Em Ribeirão Preto, nos últimos dois anos, nenhum projeto de habitação de interesse social foi realizado. O único empreendimento imobiliário é realizado por uma construtora em parceria com a Caixa e destinada às famílias com renda superior a 5 salários mínimos. Logo, uma simples operação comercial do campo imobiliário.

Enquanto isso, a cidade já tem mais de 100 assentamentos urbanos precários, com ocupações em áreas públicas e particulares, englobando mais de 45 mil pessoas ou uma cidade de Cravinhos. E o mais grave, dezenas de reintegrações de posse já autorizadas.

O blog esteve na Defensoria Pública semana passada e apurou uma grande preocupação com essa realidade e com uma certa ausência da Prefeitura na tentativa de discutir e encontrar uma solução para esse problema. 

O que parece é que nos últimos tempos, acompanhando as tendências estadual e nacional, o governo municipal tem apostado na repressão como solução. Este blog já recebeu denúncias de maus tratos a moradores de rua (cuja população aumentou assustadoramente nos últimos 2 ou 3 anos) e de violência e tentativa de intimidação contra comunidades carentes na cidade.

Diante do quadro que se enxerga, e cujo horizonte indica piora, repressão não vai solucionar nada. Problemas sociais se resolvem com políticas públicas e programas sociais.

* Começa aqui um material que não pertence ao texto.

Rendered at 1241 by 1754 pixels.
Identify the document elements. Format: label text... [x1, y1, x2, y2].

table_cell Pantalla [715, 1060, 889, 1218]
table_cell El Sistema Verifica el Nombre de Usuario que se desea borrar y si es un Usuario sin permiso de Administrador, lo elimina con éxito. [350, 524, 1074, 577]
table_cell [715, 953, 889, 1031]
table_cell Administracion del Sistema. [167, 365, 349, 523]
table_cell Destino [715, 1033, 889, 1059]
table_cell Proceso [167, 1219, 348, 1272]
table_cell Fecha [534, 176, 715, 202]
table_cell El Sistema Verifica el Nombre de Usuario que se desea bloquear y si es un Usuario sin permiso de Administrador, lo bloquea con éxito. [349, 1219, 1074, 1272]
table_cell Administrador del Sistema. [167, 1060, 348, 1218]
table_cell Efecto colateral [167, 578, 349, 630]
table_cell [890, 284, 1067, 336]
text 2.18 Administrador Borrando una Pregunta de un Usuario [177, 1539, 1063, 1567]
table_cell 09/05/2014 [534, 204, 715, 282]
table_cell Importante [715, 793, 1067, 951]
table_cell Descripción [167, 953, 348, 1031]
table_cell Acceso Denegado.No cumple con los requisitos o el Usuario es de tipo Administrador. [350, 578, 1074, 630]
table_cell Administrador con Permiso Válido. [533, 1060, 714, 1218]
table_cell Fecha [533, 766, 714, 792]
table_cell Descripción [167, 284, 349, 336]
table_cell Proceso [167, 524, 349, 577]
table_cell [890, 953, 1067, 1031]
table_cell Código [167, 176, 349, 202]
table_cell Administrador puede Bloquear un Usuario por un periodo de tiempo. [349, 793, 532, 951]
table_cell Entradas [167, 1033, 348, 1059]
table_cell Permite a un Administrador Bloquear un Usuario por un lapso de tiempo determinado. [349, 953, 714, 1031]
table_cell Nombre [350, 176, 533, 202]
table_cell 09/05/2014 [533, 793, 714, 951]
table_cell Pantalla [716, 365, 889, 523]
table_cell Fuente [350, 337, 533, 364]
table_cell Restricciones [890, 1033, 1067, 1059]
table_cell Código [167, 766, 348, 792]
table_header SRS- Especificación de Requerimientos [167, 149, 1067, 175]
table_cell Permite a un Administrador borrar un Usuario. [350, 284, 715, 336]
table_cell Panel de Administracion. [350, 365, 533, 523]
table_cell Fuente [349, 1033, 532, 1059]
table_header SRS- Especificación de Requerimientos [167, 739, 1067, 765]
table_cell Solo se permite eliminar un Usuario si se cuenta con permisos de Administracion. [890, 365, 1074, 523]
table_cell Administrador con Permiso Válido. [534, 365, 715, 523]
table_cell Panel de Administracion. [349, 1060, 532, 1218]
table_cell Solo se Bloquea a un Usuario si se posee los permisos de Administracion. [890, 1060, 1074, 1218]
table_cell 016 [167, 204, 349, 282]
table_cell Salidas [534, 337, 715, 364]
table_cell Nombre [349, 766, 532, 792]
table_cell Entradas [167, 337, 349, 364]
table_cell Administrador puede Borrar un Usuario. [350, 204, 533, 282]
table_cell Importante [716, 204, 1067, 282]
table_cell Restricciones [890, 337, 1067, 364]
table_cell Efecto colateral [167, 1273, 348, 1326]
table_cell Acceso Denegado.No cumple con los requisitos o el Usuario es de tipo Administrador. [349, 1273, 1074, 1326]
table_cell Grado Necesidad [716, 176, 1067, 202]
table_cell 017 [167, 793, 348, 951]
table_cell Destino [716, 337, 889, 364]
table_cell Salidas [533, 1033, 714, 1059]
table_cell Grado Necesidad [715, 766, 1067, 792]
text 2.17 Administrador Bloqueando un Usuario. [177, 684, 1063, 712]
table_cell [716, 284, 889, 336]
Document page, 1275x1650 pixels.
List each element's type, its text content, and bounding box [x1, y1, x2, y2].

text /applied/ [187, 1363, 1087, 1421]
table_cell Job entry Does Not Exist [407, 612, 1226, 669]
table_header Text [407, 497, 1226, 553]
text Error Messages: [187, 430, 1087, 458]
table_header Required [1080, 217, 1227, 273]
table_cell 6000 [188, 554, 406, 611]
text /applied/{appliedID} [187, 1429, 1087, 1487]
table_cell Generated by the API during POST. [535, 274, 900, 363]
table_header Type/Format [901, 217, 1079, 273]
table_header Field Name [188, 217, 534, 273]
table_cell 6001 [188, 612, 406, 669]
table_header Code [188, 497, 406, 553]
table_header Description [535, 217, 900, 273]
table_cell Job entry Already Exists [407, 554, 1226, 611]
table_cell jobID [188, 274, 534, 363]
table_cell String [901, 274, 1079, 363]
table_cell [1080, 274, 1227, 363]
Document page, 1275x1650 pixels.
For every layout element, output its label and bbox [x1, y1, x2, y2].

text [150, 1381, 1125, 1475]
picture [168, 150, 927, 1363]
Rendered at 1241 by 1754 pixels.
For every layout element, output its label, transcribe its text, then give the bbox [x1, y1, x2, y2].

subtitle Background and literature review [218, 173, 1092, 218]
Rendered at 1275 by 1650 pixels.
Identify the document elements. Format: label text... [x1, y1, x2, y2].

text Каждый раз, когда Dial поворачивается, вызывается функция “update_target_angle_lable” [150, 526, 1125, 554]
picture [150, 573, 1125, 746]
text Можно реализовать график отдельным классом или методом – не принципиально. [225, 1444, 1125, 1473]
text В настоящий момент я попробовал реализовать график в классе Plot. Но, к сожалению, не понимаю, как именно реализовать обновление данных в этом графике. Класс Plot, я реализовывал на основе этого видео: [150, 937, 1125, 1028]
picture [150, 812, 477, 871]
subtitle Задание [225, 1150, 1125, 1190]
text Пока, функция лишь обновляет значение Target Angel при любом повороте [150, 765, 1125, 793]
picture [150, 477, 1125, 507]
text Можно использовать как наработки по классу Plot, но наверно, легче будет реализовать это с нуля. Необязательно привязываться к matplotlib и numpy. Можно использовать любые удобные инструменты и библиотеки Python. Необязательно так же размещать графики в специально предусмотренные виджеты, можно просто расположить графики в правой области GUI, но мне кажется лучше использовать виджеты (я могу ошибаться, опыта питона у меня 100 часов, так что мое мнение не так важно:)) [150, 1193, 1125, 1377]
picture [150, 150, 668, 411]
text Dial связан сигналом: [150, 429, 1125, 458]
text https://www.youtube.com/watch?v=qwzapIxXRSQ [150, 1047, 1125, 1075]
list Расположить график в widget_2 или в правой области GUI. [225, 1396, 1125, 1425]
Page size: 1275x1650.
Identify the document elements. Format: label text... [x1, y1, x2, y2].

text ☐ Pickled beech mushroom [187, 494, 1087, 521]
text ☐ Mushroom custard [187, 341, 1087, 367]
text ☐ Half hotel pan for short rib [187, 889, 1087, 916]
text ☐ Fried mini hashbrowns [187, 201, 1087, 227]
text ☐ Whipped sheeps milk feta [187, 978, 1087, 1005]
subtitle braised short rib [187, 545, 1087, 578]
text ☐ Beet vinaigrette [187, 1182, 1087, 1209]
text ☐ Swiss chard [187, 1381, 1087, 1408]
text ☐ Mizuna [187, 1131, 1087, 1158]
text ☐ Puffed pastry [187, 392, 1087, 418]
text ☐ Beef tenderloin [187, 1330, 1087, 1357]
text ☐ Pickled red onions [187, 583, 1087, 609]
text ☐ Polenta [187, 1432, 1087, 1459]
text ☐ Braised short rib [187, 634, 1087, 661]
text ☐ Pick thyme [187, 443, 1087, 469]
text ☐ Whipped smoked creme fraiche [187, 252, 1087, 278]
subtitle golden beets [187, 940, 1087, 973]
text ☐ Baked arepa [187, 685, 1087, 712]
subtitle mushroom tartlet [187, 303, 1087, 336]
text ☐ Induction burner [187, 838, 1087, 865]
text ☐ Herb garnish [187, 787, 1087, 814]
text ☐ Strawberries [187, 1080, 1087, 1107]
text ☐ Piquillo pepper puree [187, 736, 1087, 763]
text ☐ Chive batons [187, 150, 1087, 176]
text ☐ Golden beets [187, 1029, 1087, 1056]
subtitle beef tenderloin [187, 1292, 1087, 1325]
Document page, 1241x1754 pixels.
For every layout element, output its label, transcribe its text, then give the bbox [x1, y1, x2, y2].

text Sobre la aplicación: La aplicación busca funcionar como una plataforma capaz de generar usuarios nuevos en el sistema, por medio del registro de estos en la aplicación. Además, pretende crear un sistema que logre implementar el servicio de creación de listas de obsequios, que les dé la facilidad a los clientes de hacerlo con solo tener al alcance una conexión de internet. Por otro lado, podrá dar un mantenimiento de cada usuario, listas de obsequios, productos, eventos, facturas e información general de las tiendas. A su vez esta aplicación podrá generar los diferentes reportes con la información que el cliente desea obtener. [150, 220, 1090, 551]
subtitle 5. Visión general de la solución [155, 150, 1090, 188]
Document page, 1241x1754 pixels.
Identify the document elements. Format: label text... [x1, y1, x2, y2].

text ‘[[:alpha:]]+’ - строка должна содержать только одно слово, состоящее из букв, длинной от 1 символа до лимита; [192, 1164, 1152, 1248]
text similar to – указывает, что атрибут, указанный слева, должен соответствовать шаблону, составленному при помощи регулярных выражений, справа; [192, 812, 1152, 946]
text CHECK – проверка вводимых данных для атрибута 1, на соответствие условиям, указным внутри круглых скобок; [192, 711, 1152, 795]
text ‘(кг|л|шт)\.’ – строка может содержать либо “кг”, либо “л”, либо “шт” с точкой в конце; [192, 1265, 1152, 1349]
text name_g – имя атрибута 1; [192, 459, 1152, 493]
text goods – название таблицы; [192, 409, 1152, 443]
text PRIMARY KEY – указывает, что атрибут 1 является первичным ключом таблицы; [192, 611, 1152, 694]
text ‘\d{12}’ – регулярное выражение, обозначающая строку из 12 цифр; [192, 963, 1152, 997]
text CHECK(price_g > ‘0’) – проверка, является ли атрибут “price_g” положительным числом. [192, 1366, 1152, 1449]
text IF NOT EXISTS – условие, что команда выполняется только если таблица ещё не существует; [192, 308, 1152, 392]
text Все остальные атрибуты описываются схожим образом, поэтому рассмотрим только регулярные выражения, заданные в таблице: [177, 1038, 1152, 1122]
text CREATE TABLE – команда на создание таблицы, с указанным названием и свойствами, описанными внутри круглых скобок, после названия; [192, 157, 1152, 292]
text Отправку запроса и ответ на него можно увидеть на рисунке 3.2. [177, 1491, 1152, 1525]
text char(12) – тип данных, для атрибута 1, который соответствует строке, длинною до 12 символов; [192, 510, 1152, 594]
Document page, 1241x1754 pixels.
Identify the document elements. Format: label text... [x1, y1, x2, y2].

Não adianta imaginar que uma cidade de Cravinhos será colocada nas ruas de Ribeirão Preto da noite para o dia e que nada precisará ser feito.

Não é assim que se administra uma cidade, muito menos em meio a uma crise.

É por isso, e por muito mais, que a Vila União, uma comunidade que ocupa um terreno público da Prefeitura por não ter outro lugar para morar, acampou em frente à Prefeitura na última semana e teve o apoio de advogados populares, movimentos sociais e demais lideranças de outras comunidades.

Eles denunciavam a situação dramática da moradia na cidade através do seu caso particular. São famílias cujo direito à moradia está sendo sonegado pelo poder público. É o artigo 6o inteiro da Constituição que está sendo sonegado a milhões de brasileiros.

Houve uma vitória parcial. A Prefeitura se comprometeu requerer junto ao Poder judiciário o sobrestamento (interrupção do andamento) da reintegração pelos próximos 90 dias.

Mas o problema está longe de ser resolvido. Um outro olhar por parte do poder público será necessário, pois uma bomba relógio social está sendo armada.